Sources close to the sale said that Citigroup regarded its Turkish business as “high growth and high potential”, and pointed out that the stake sale did not constitute a complete withdrawal from the Turkish market.
Citigroup said in a statement that the current carrying value of equity method investment in Akbank is US$3.4bn. Citigroup said it expected to record an impairment charge related to the total investment in Akbank amounting to about US$1.1bn pre-tax.
Other western banks are being forced to take more dramatic steps, with troubled Franco-Belgian lender Dexia in talks to sell its highly prized Turkish operation, Denizbank. Dexia bought into Denizbank in 2006 when paid US$2.4bn for a 75% stake, later lifting its ownership above 99%.
Bankers say Denizbank was one of Dexia’s best assets and offers a cheap way into the Turkish market, where banking licences are hard to obtain. Sources said the deal could be worth up to US$6bn. Bank of America Merrill Lynch is advising Dexia on its options for Denizbank and Qatar National Bank is thought to be the preferred bidder, although the process is taking longer than initially expected and conditions are improving all the time.
“Dexia is desperate to hang on to Denizbank. Market conditions have improved since it put Denizbank up for sale and it will either want a higher price or pull the sale altogether,” said a source.
The other big asset sparking bid interest is the 20% stake in Finansbank that was bought by National Bank of Greece in 2007. NBG appeared to be a distressed seller last year, but since the restructuring of Greece’s debt via last month’s exchange, the lender has – like Dexia – started to play hard ball. One banker said: “This is part of the standard auction process. If everyone knows the asset is for sale, then the price will be much lower.”
Cash-rich bidders from the Middle East and Asia are circling at a particularly uncomfortable time for western banks, which are at a crossroads with regards to their Turkish strategy. Many are eager to participate in the consolidation of an attractive banking industry but run the risk of any acquisition being blocked by shareholders or their own national regulators at a time when reducing risk-weighted assets is meant to be the order of the day.

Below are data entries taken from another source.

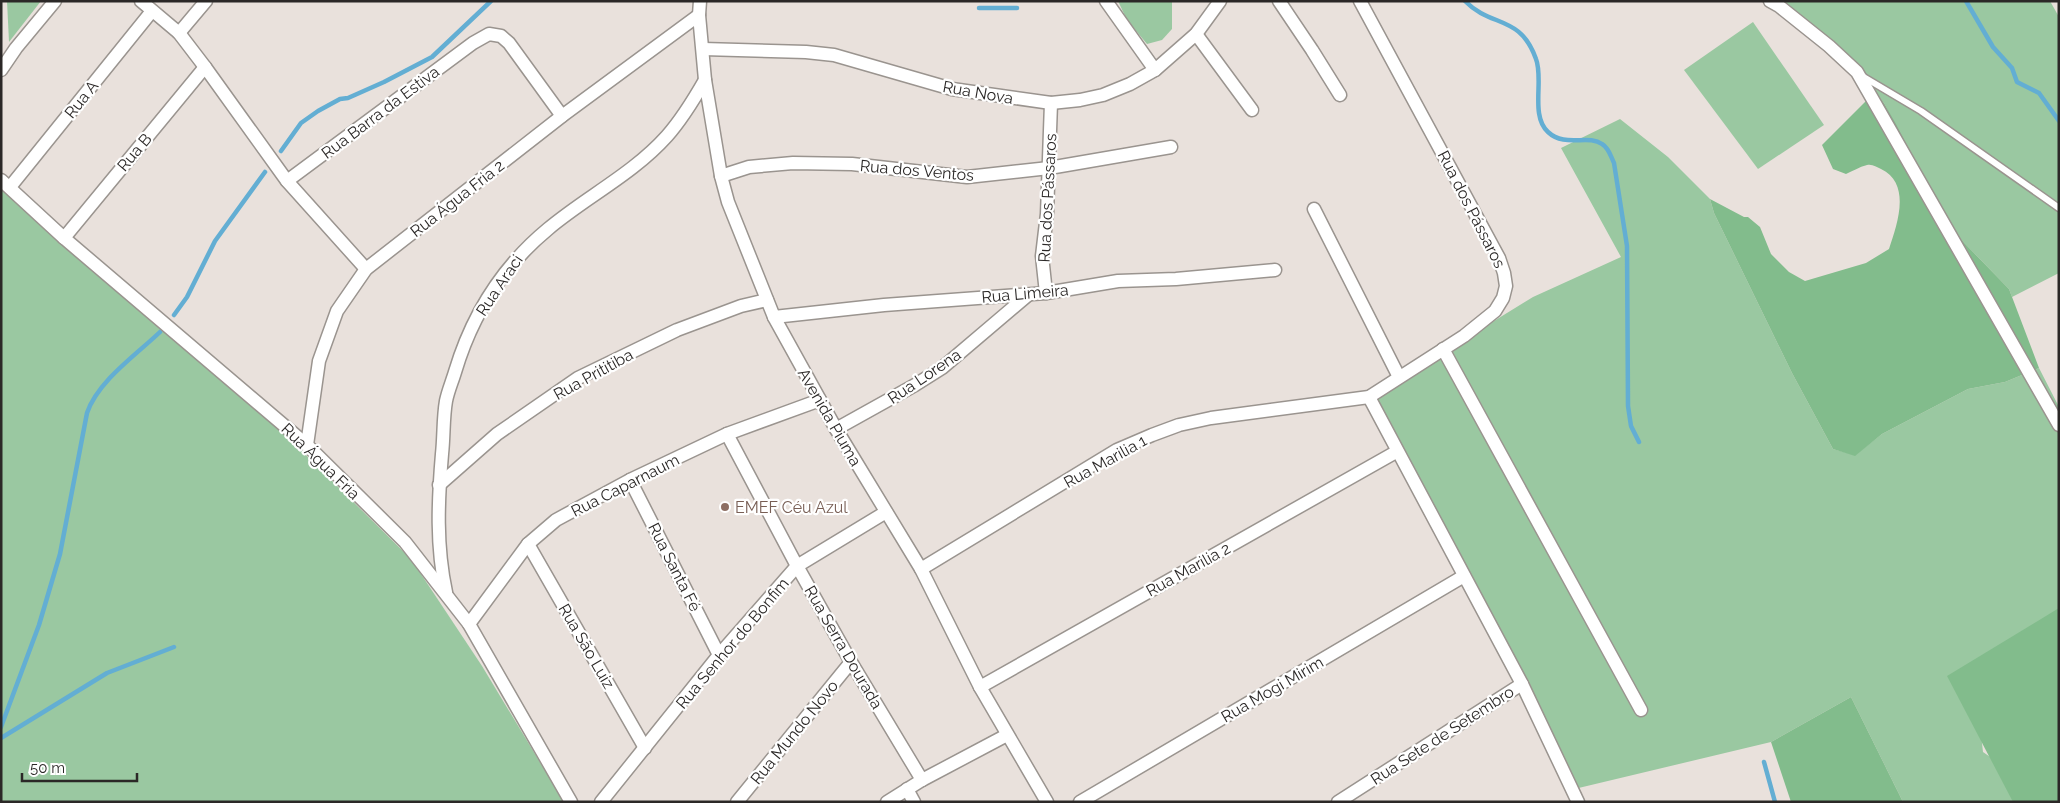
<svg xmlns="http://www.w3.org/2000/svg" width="2060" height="803" viewBox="0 0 2060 803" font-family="Raleway,sans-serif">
<rect width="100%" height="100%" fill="#e9e1dc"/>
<!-- green -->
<g fill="#9ac8a1">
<polygon points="7,1 41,1 9,42"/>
<polygon points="1118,1 1172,1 1172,29 1162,40 1147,44 1127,20"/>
<polygon points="1778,1 2050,1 2059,17 2059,273 2012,297 2009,289 1943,221 1927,185 1884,103 1839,50"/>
<polygon points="1753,22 1824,125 1758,169 1684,70"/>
<polygon points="1620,119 1668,157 1710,199 1714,213 1792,373 1833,449 1855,455 1882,434 1968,389 2005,382 2039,368 2059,407 2059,621 1978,708 1983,752 2012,772 2032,802 1903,802 1851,697 1771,742 1566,791 1465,583 1366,400 1533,297 1621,257 1561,148"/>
<polygon points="1,188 225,375 411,559 482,666 564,802 1,802"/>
</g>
<!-- forest -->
<g fill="#82bc8c">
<path d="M1875,92L1884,103L1896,124L1927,185L1943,221L2009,289L2039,368L2005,382L1968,389L1882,434L1855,456L1833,449L1792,373L1714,213L1710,199L1744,217H1748L1760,227L1771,254L1789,272L1805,281L1866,263L1889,249C1897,225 1912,184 1881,169C1876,167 1873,164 1867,165C1859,167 1853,171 1846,174L1833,169L1822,145Z"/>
<polygon points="2059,608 2059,802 2013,802 1947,676"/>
<polygon points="1851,697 1903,802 1791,802 1771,742"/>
</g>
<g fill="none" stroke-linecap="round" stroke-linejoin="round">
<!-- stream -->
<g stroke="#63aed3" stroke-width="4.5">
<path d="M1465,1C1491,28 1520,14 1536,59C1544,79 1530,116 1548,132C1565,148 1588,134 1602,144C1609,148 1611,157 1614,163L1627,246L1628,406L1631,426L1639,442"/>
<polyline points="1966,1 1993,47 2012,68 2017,82 2039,93 2059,121"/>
<polyline points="979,8 1017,8"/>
<polyline points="281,151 301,123 318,111 340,99 348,98 384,82 432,57 491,1"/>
<polyline points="174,315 187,297 215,241 265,172"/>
<path d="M1,727L39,625L60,554L87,413C98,381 136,355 160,332"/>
<polyline points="1,738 107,673 174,647"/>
<polyline points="1764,762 1775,802"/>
</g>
<defs>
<polyline id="service" points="1862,76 1921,111 2059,208"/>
<g id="minor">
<polyline points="141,1 179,33 205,67 287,181 366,269"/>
<polyline points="700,1 699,15 705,80 721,176 728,202 774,317 836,429 921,569 980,687 1047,802"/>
<polyline points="1106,1 1155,70"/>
<polyline points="1279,1 1312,50 1340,95"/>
<polyline points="1770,1 1779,6 1829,46 1857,72 2059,425"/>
<polyline points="179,33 206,1"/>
<polyline points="1196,34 1252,110"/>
<polyline points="703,49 806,52 834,55 952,89 1051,103 1080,100 1103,95 1130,84 1155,70 1196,34 1220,1"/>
<polyline points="1,70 16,48 55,1"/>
<polyline points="721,176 749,167 793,163 852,164 967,177 1049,168 1171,147"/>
<polyline points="1,180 64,238 307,445 405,542 469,624 571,802"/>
<polyline points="287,181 473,43 489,34 501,36 509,43 562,116"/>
<polyline points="10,187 152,11"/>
<polyline points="1314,209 1399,377"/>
<polyline points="64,238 205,67"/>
<polyline points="1046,293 1042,256 1047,214 1051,103"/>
<polyline points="774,317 884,305 1046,293 1118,281 1176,279 1275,270"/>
<polyline points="1443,349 1641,710"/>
<polyline points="1369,397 1522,684 1578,802"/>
<polyline points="836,429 915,385 942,368 1028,295"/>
<polyline points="727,434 797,566 851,662 922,780"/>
<polyline points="307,445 319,361 337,311 366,269 562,116 699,15"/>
<polyline points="630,480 719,655"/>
<polyline points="439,485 497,434 578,378 677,330 741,306 767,300"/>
<polyline points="528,544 645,748"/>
<polyline points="921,569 1117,450 1152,435 1179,425 1211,418 1369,397 1464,336 1495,311 1503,298 1506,286 1504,273 1499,258 1360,1"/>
<path d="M446,592C436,546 438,501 442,454C444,436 443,418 446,401C448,391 452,382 455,372C472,315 502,267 548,229C586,197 633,174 667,136C682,119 693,101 705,80"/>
<polyline points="469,624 528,544 556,520 630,480 727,434 820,400"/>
<polyline points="980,687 1396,452"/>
<polyline points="907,789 914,802"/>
<polyline points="601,802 719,655 797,566 886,512"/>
<polyline points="737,802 851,662"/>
<polyline points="887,802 922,780 1007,735"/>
<polyline points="1080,802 1464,576"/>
<polyline points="1338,802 1522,684"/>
</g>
</defs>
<!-- service casing -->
<use href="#service" stroke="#9a948f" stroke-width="9"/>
<!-- minor casing -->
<use href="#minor" stroke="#9a948f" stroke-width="15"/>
<!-- service -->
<use href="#service" stroke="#fff" stroke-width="6"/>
<!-- minor -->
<use href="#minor" stroke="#fff" stroke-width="12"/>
</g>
<!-- markers -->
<circle fill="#8d6e63" stroke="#fff" stroke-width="2" cx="725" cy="507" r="5"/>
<g text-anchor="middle" stroke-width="4.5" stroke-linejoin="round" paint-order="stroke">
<!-- street labels -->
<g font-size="16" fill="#2b2827" stroke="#fff">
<text transform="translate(978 92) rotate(10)" y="6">Rua Nova</text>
<text transform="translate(81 99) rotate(-51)" y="6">Rua A</text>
<text transform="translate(380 112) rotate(-37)" y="6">Rua Barra da Estiva</text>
<text transform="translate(134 152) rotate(-50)" y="6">Rua B</text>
<text transform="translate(917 170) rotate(5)" y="6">Rua dos Ventos</text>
<text transform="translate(457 198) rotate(-38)" y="6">Rua Água Fria 2</text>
<text transform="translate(1047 198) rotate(-87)" y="6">Rua dos Pássaros</text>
<text transform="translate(1472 209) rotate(63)" y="6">Rua dos Pássaros</text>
<text transform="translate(499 285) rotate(-56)" y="6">Rua Araci</text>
<text transform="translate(1025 293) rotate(-5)" y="6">Rua Limeira</text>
<text transform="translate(593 374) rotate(-29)" y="6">Rua Prititiba</text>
<text transform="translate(924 376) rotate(-34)" y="6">Rua Lorena</text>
<text transform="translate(830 417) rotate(60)" y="6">Avenida Piuma</text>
<text transform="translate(321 461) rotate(44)" y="6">Rua Água Fria</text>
<text transform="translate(1105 461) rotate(-29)" y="6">Rua Marilia 1</text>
<text transform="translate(625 485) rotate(-27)" y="6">Rua Caparnaum</text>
<text transform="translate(675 567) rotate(63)" y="6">Rua Santa Fé</text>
<text transform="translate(1188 569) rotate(-29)" y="6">Rua Marilia 2</text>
<text transform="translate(732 643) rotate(-50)" y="6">Rua Senhor do Bonfim</text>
<text transform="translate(587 646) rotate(60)" y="6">Rua São Luiz</text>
<text transform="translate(844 647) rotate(60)" y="6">Rua Serra Dourada</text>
<text transform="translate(1272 689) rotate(-30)" y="6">Rua Mogi Mirim</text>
<text transform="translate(794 732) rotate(-51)" y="6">Rua Mundo Novo</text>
<text transform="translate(1442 735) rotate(-33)" y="6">Rua Sete de Setembro</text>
</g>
<!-- education labels -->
<g font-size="16" fill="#785e54" stroke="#fff" text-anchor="start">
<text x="735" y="513">EMEF Céu Azul</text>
</g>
</g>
<!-- border -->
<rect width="2060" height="803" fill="none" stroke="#2b2827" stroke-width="5"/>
<!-- scale -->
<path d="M22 773v8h115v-8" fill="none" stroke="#2b2827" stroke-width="2.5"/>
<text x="30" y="773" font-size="15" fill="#2b2827" stroke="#ffffff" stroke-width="4" paint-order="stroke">50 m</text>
</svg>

Last year it appeared that UniCredit, which has a large presence in Turkey as co-owner of the country’s fourth-biggest traded lender Yapı Kredi Bank, would be one of those international firms which may be forced to retrench, but the bank’s successful rights issue and the liquidity injection provided to the sector by the European Central Bank have emboldened the Italian bank to adopt a position of apparent strength. Last month UniCredit’s chief executive Federico Ghizzoni said he might look at buying Turkey’s Denizbank.
Standing still not an option
The jeopardy is all the greater for the fact that if international banks want to succeed in Turkey, then they need scale and that means further acquisitions.
“The banking sector is relatively fragmented and there are some of the larger players that are looking to be endgame winners. It’s all about scale,” said the head of CEEMEA M&A at one US bank.
The country’s seven biggest banks boast a market share of more than 7%. Another six have market share of between 1% and 4%, including ING, which paid €2bn for Oyak Bank in June 2007, and HSBC.
The conundrum is that if a bank is not selling out of Turkey then it needs to buy. Standing still is not an option.
ING is maintaining its commitment to Turkey against a backdrop of asset sales elsewhere. In March, the bank said it was selling its Asian business.
There is no doubt about HSBC’s position. In November the bank threw its hat into the ring as a potential bidder for Finansbank, while it has gone head-to-head with QNB by making a US$4.7bn offer for Denizbank last year. Just to underline the point, HSBC has said publicly that it regards Turkey as a priority.